A PROPOSED waste incinerator will pose a further threat to the health of residents of the Ringsend area of Dublin in a suburb that had already suffered considerable pollution, an oral hearing of the Environmental Protection Agency was told yesterday.
Objectors to the controversial incinerator planned for the Poolbeg peninsula claim no study has ever been carried out to establish if existing industries in the area could be responsible for a high incidence of cancer and respiratory problems among young people from Ringsend.
The oral hearing is being held by the EPA to listen to objections and concerns about its proposed decision to license Dublin City Council to operate a non-hazardous waste incinerator at Poolbeg.
Last November, the EPA announced its intention to grant a licence for the controversial incinerator, which would process up to 600,000 tonnes of waste per annum.
An Bord Pleanála has already separately granted permission to Dublin City Council to construct and operate the waste-to-energy project on behalf of all four local authorities in the capital.

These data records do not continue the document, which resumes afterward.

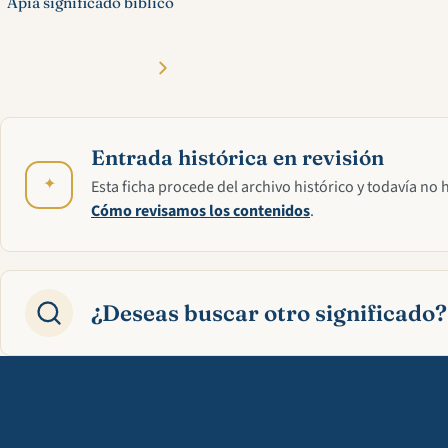
Apia significado bíblico
Entrada histórica en revisión
✦
Esta ficha procede del archivo histórico y todavía no 
Cómo revisamos los contenidos
.
¿Deseas buscar otro significado?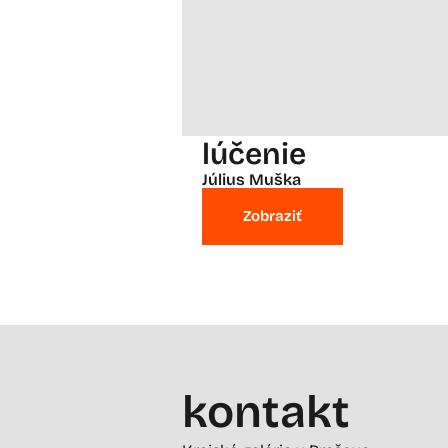
lúčenie
Július Muška
Zobraziť
kontakt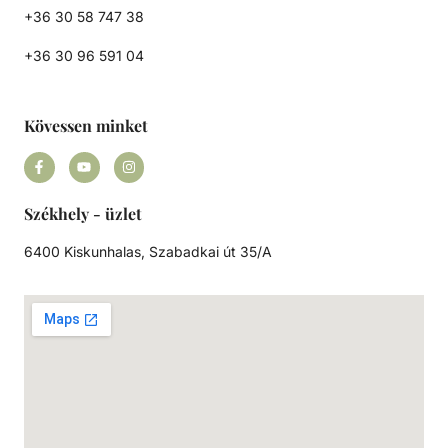
+36 30 58 747 38
+36 30 96 591 04
Kövessen minket
Székhely - üzlet
6400 Kiskunhalas, Szabadkai út 35/A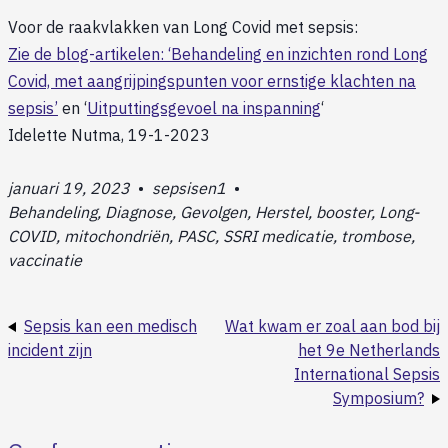
Voor de raakvlakken van Long Covid met sepsis:
Zie de blog-artikelen: ‘Behandeling en inzichten rond Long
Covid, met aangrijpingspunten voor ernstige klachten na
sepsis’
en ‘
Uitputtingsgevoel na inspanning
‘
Idelette Nutma, 19-1-2023
januari 19, 2023
•
sepsisen1
•
Behandeling, Diagnose, Gevolgen, Herstel, booster, Long-
COVID, mitochondriën, PASC, SSRI medicatie, trombose,
vaccinatie
Sepsis kan een medisch
Wat kwam er zoal aan bod bij
incident zijn
het 9e Netherlands
International Sepsis
Symposium?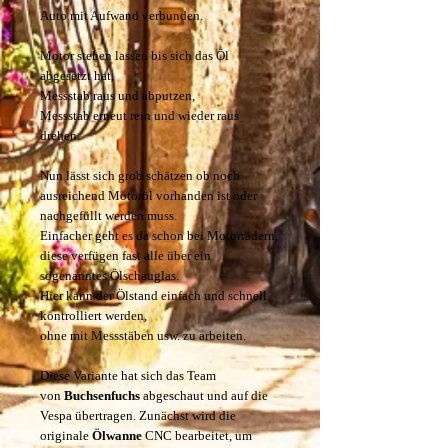
Auto mit Aufwand verbunden.
Motor stehen lassen bis sich das Öl
abgesetzt hat,
Messstab raus und abputzen,
Messstab erneut rein und wieder raus
drehen.
Nun lässt sich grob schätzen ob noch
ausreichend Motoröl vorhanden ist oder
nachgefüllt werden muss.
Einfacher geht es da schon bei Motorrädern,
diese verfügen fast alle über ein
sogenanntes Ölschauglas.
Hier kann der Ölstand einfach und schnell
kontrolliert werden,
ohne mit Messstäben usw. zu arbeiten.
Diese Variante hat sich das Team
von
Buchsenfuchs
abgeschaut und auf die
Vespa übertragen. Zunächst wird die
originale
Ölwanne
CNC bearbeitet, um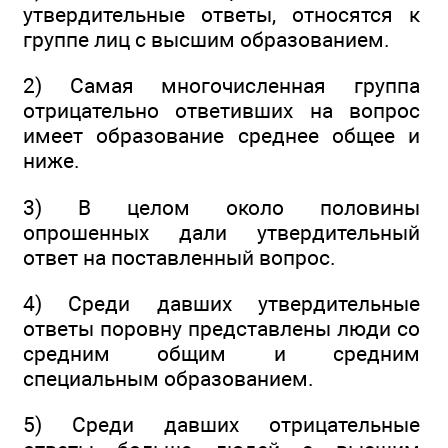
утвердительные ответы, относятся к
группе лиц с высшим образованием.
2) Самая многочисленная группа
отрицательно ответивших на вопрос
имеет образование среднее общее и
ниже.
3) В целом около половины
опрошенных дали утвердительный
ответ на поставленный вопрос.
4) Среди давших утвердительные
ответы поровну представлены люди со
средним общим и средним
специальным образованием.
5) Среди давших отрицательные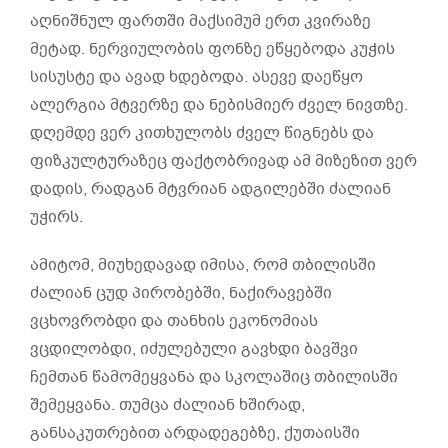
აღნიშნულ ფართში მაქსიმუმ ერთ კვირაზე
მეტად. ნერვიულობის ფონზე ეწყებოდა კუჭის
სისუსტე და ავად ხდებოდა. ასევე დაეწყო
ალერგია მტვერზე და ნებისმიერ ძველ ნივთზე.
დღემდე ვერ კითხულობს ძველ წიგნებს და
ფიზკულტურაზეც ფაქტობრივად ამ მიზეზით ვერ
დადის, რადგან მტვრიან ადგილებში ძალიან
უჭირს.
ამიტომ, მიუხედავად იმისა, რომ თბილისში
ძალიან ცუდ პირობებში, ნაქირავებში
ვცხოვრობდი და თანხის ეკონომიას
ვცდილობდი, იძულებული გავხდი ბავშვი
ჩემთან წამომეყვანა და სკოლაშიც თბილისში
შემეყვანა. თუმცა ძალიან ხშირად,
განსაკუთრებით არდადეგებზე, ქუთაისში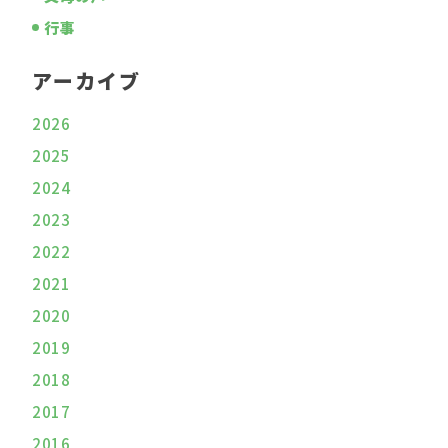
行事
アーカイブ
2026
2025
2024
2023
2022
2021
2020
2019
2018
2017
2016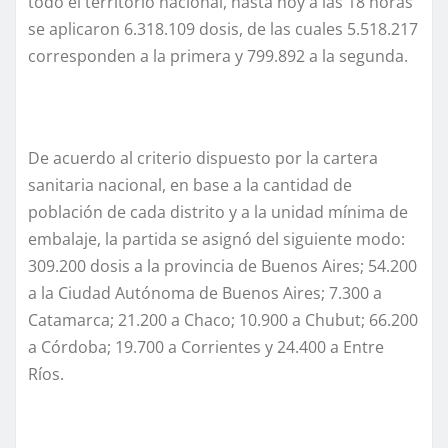
todo el territorio nacional, hasta hoy a las 18 horas
se aplicaron 6.318.109 dosis, de las cuales 5.518.217
corresponden a la primera y 799.892 a la segunda.
De acuerdo al criterio dispuesto por la cartera
sanitaria nacional, en base a la cantidad de
población de cada distrito y a la unidad mínima de
embalaje, la partida se asignó del siguiente modo:
309.200 dosis a la provincia de Buenos Aires; 54.200
a la Ciudad Autónoma de Buenos Aires; 7.300 a
Catamarca; 21.200 a Chaco; 10.900 a Chubut; 66.200
a Córdoba; 19.700 a Corrientes y 24.400 a Entre
Ríos.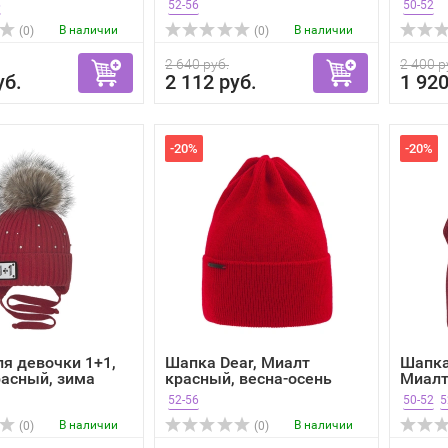
6
52-56
50-52
В наличии
В наличии
(0)
(0)
2 640 руб.
2 400 р
уб.
2 112 руб.
1 920
-20%
-20%
я девочки 1+1,
Шапка Dear, Миалт
Шапка
асный, зима
красный, весна-осень
Миалт 
52-56
50-52
5
В наличии
В наличии
(0)
(0)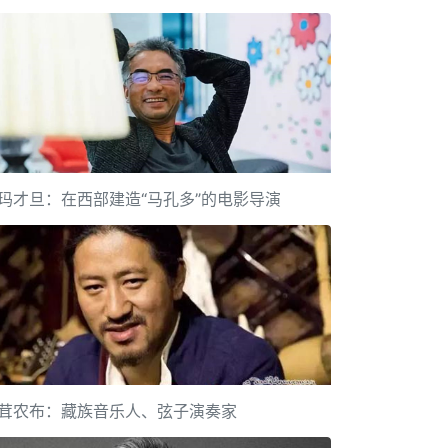
玛才旦：在西部建造“马孔多”的电影导演
茸农布：藏族音乐人、弦子演奏家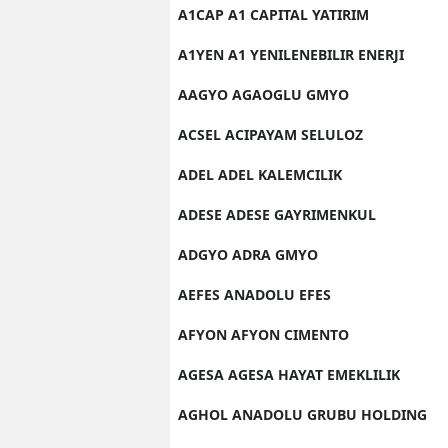
A1CAP A1 CAPITAL YATIRIM
A1YEN A1 YENILENEBILIR ENERJI
AAGYO AGAOGLU GMYO
ACSEL ACIPAYAM SELULOZ
ADEL ADEL KALEMCILIK
ADESE ADESE GAYRIMENKUL
ADGYO ADRA GMYO
AEFES ANADOLU EFES
AFYON AFYON CIMENTO
AGESA AGESA HAYAT EMEKLILIK
AGHOL ANADOLU GRUBU HOLDING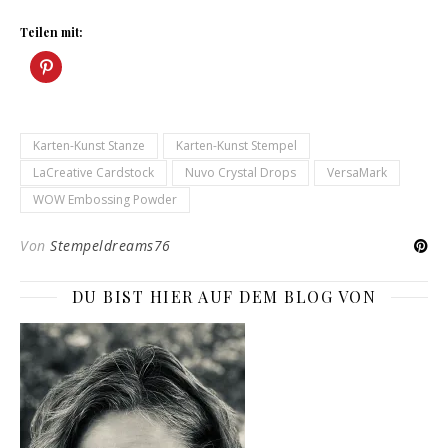
Teilen mit:
Karten-Kunst Stanze
Karten-Kunst Stempel
LaCreative Cardstock
Nuvo Crystal Drops
VersaMark
WOW Embossing Powder
Von
Stempeldreams76
DU BIST HIER AUF DEM BLOG VON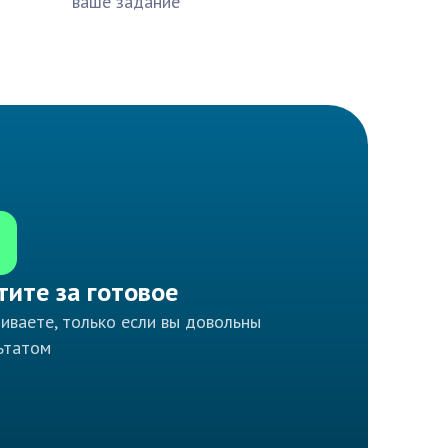
ваше задание
тите за готовое
иваете, только если вы довольны
ьтатом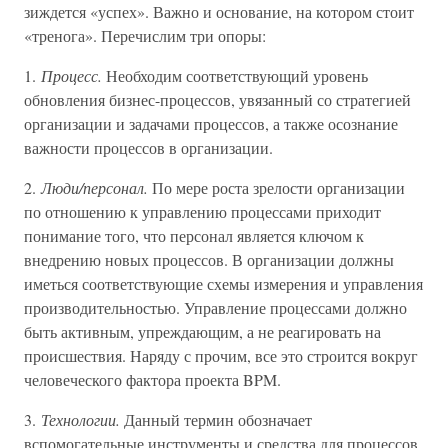
зиждется «успех». Важно и основание, на котором стоит
«тренога». Перечислим три опоры:
1.
Процесс.
Необходим соответствующий уровень
обновления бизнес-процессов, увязанный со стратегией
организации и задачами процессов, а также осознание
важности процессов в организации.
2.
Люди/персонал.
По мере роста зрелости организации
по отношению к управлению процессами приходит
понимание того, что персонал является ключом к
внедрению новых процессов. В организации должны
иметься соответствующие схемы измерения и управления
производительностью. Управление процессами должно
быть активным, упреждающим, а не реагировать на
происшествия. Наряду с прочим, все это строится вокруг
человеческого фактора проекта BPM.
3.
Технологии.
Данный термин обозначает
вспомогательные инструменты и средства для процессов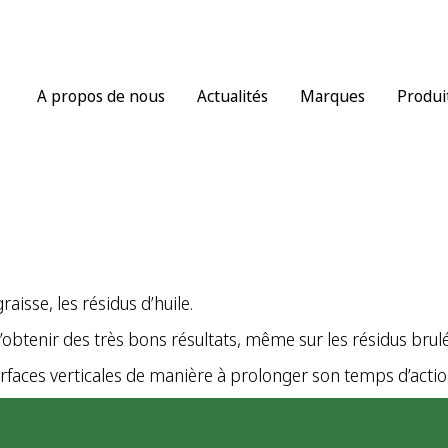
A propos de nous
Actualités
Marques
Produi
aisse, les résidus d’huile.
tenir des très bons résultats, même sur les résidus brulés 
faces verticales de manière à prolonger son temps d’actio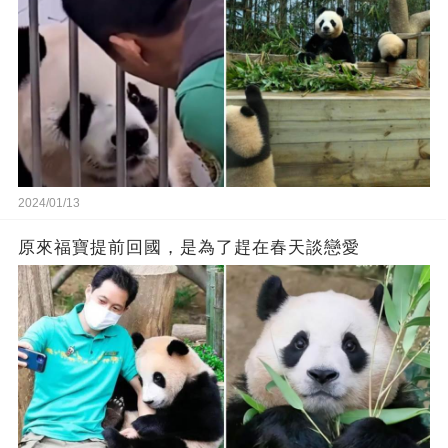
2024/01/13
原來福寶提前回國，是為了趕在春天談戀愛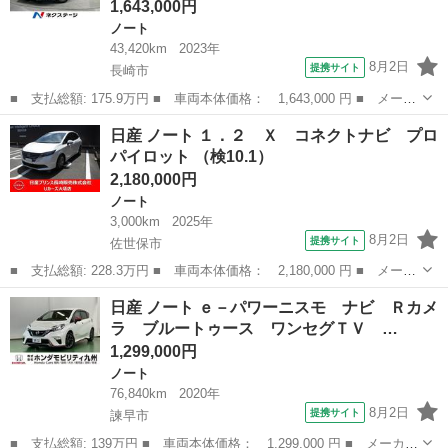
1,643,000円
ノート
43,420km
2023年
8月2日
提携サイト
長崎市
■ 支払総額: 175.9万円 ■ 車両本体価格： 1,643,000 円 ■ メーカ
ー名： 日産 ■ 車種名： ノート ■ グレード名： Ｘ ＳＤナ
長崎
長崎市
ノート
日産 ノート １．２ Ｘ コネクトナビ プロ
ビ バックカメラ 衝突被害軽減システム 禁煙車 ドラレコ コー
パイロット （検10.1）
ナーセンサ...
2,180,000円
ノート
3,000km
2025年
8月2日
提携サイト
佐世保市
■ 支払総額: 228.3万円 ■ 車両本体価格： 2,180,000 円 ■ メーカ
ー名： 日産 ■ 車種名： ノート ■ グレード名： １．２ Ｘ
長崎
佐世保市
ノート
日産 ノート ｅ－パワーニスモ ナビ Ｒカメ
コネクトナビ プロパイロット ■ 排気量： 1200cc ■ ドア枚数...
ラ ブルートゥース ワンセグＴＶ …
1,299,000円
ノート
76,840km
2020年
8月2日
提携サイト
諫早市
■ 支払総額: 139万円 ■ 車両本体価格： 1,299,000 円 ■ メーカー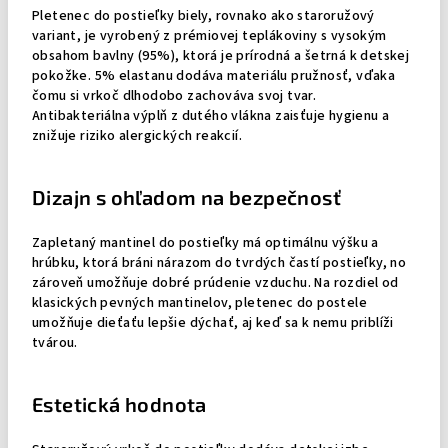
Pletenec do postieľky biely, rovnako ako staroružový
variant, je vyrobený z prémiovej teplákoviny s vysokým
obsahom bavlny (95%), ktorá je prírodná a šetrná k detskej
pokožke. 5% elastanu dodáva materiálu pružnosť, vďaka
čomu si vrkoč dlhodobo zachováva svoj tvar.
Antibakteriálna výplň z dutého vlákna zaisťuje hygienu a
znižuje riziko alergických reakcií.
Dizajn s ohľadom na bezpečnosť
Zapletaný mantinel do postieľky má optimálnu výšku a
hrúbku, ktorá bráni nárazom do tvrdých častí postieľky, no
zároveň umožňuje dobré prúdenie vzduchu. Na rozdiel od
klasických pevných mantinelov, pletenec do postele
umožňuje dieťaťu lepšie dýchať, aj keď sa k nemu priblíži
tvárou.
Estetická hodnota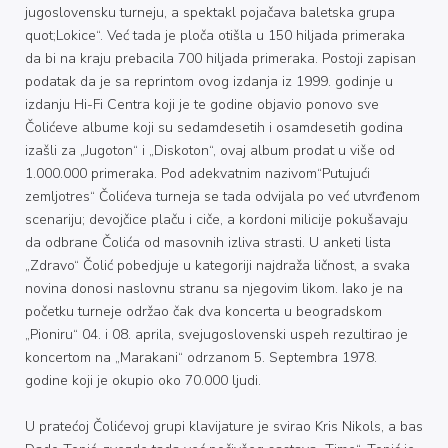
jugoslovensku turneju, a spektakl pojačava baletska grupa
quot;Lokice“. Već tada je ploča otišla u 150 hiljada primeraka
da bi na kraju prebacila 700 hiljada primeraka. Postoji zapisan
podatak da je sa reprintom ovog izdanja iz 1999. godinje u
izdanju Hi-Fi Centra koji je te godine objavio ponovo sve
Čolićeve albume koji su sedamdesetih i osamdesetih godina
izašli za „Jugoton“ i „Diskoton“, ovaj album prodat u više od
1.000.000 primeraka. Pod adekvatnim nazivom“Putujući
zemljotres“ Čolićeva turneja se tada odvijala po već utvrđenom
scenariju; devojčice plaču i ciče, a kordoni milicije pokušavaju
da odbrane Čolića od masovnih izliva strasti. U anketi lista
„Zdravo“ Čolić pobedjuje u kategoriji najdraža ličnost, a svaka
novina donosi naslovnu stranu sa njegovim likom. Iako je na
početku turneje održao čak dva koncerta u beogradskom
„Pioniru“ 04. i 08. aprila, svejugoslovenski uspeh rezultirao je
koncertom na „Marakani“ odrzanom 5. Septembra 1978.
godine koji je okupio oko 70.000 ljudi.
U pratećoj Čolićevoj grupi klavijature je svirao Kris Nikols, a bas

However, Ringsend residents claim the plant will also cause huge traffic problems in an already congested, built-up area, by adding 30,000 extra truck movements each year.
Resident John Hawkins said people living in Ringsend were regarded as “a soft touch” by Dublin City Council because of the large number of facilities operating in the area that appeared to be the source of various types of pollution, including a sewage treatment plant, a cement factory and a dump.
Mr Hawkins said six young men from a local rowing club had already died from cancer, while a six-year-old girl from the area had developed a stomach tumour.
Damien Cassidy of the Ringsend-Irishtown Combined Residents Association said their opposition to the incinerator had also received support from the European Parliament’s petitions committee, which had expressed reservations about the suitability of the Poolbeg site.
The inquiry’s chairperson, Marie O’Connor, said the EPA had received a total of 14 objections including submissions from local residents and community associations as well as representatives of several political parties, including Labour, Sinn Féin and the Green party.
However, Ms O’Connor said the hearing, which is expected to last several weeks, could not revisit decisions taken by the planning authorities or examine government policy on waste management.
Dublin City Council assistant manager Matt Twomey said the incinerator was a vital element of Dublin’s integrated waste management plan.
He claimed the facility would provide electricity for 50,000 homes as well as district heating for 60,000 homes in the Poolbeg area.
Mr Twomey said the local authorities were obliged under EU directives to divert waste from landfill to waste-to-energy facilities.